Case 2: A 4-year-old from Jharkhand (a high-malaria district) presents with 2 episodes of high fever with shaking chills every 48 hours. He is drowsy and has a palpable spleen. Peripheral blood smear shows ring-form trophozoites and gametocytes. Blood glucose: 1.6 mmol/L (29 mg/dL).
Questions:
- What is the most likely Plasmodium species, and what is the first emergency intervention?
- What is the appropriate drug regimen for this child's malaria?
- What test must be done before prescribing primaquine, and why?
Case 3: A 7-year-old has fever for 8 days with headache and myalgia. On examination you find a painless, black, crusted lesion in the left axilla with surrounding erythema. A maculopapular rash is present on the trunk.
Questions:
- What is the diagnosis? What is the pathognomonic sign, and what causes it?
- What is the first-line treatment and dose for this child's age?

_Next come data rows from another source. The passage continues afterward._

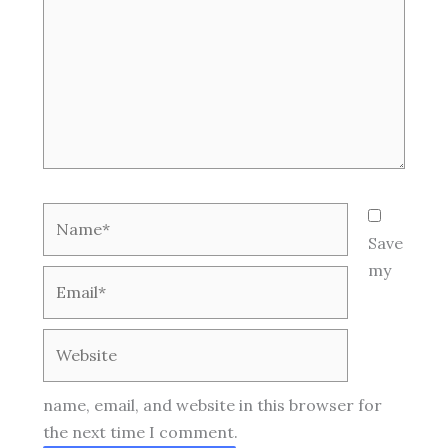
Name*
Save
my
Email*
Website
name, email, and website in this browser for
the next time I comment.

- Why is a rapid clinical response to treatment itself diagnostically informative?
SELF-CHECK
A 9-year-old with dengue and a platelet count of 18,000/µL is admitted. She has no active bleeding. The ward nurse calls you to ask whether to arrange platelet transfusion. Which is the MOST appropriate response?

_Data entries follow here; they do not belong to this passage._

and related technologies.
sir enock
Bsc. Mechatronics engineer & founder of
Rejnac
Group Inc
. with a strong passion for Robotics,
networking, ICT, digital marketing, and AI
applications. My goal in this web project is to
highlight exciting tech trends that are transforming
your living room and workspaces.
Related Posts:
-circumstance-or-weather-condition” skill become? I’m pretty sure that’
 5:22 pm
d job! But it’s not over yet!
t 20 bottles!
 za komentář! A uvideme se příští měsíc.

A. Transfuse immediately — platelet count below 20,000/µL is the threshold for prophylactic transfusion in dengue
B. Do not transfuse — platelet transfusion is indicated only if there is clinically significant active bleeding, regardless of platelet count
C. Transfuse if the count falls below 10,000/µL on the next reading
D. Give fresh frozen plasma instead of platelets to correct coagulopathy
Reveal Answer
Answer: B. Do not transfuse — platelet transfusion is indicated only if there is clinically significant active bleeding, regardless of platelet count
In dengue, platelet transfusion should NOT be given prophylactically for a low platelet count alone — even below 20,000/µL — in the absence of clinically significant bleeding. WHO and IAP guidelines recommend platelet transfusion only when there is active significant haemorrhage (haematemesis, melaena, intracranial bleed) regardless of the platelet count. Unnecessary prophylactic transfusions do not prevent bleeding, carry transfusion risks (febrile reactions, TRALI, infection), and may paradoxically worsen fluid overload. The mainstay of management is careful fluid balance, close clinical monitoring, and correction of any associated coagulopathy.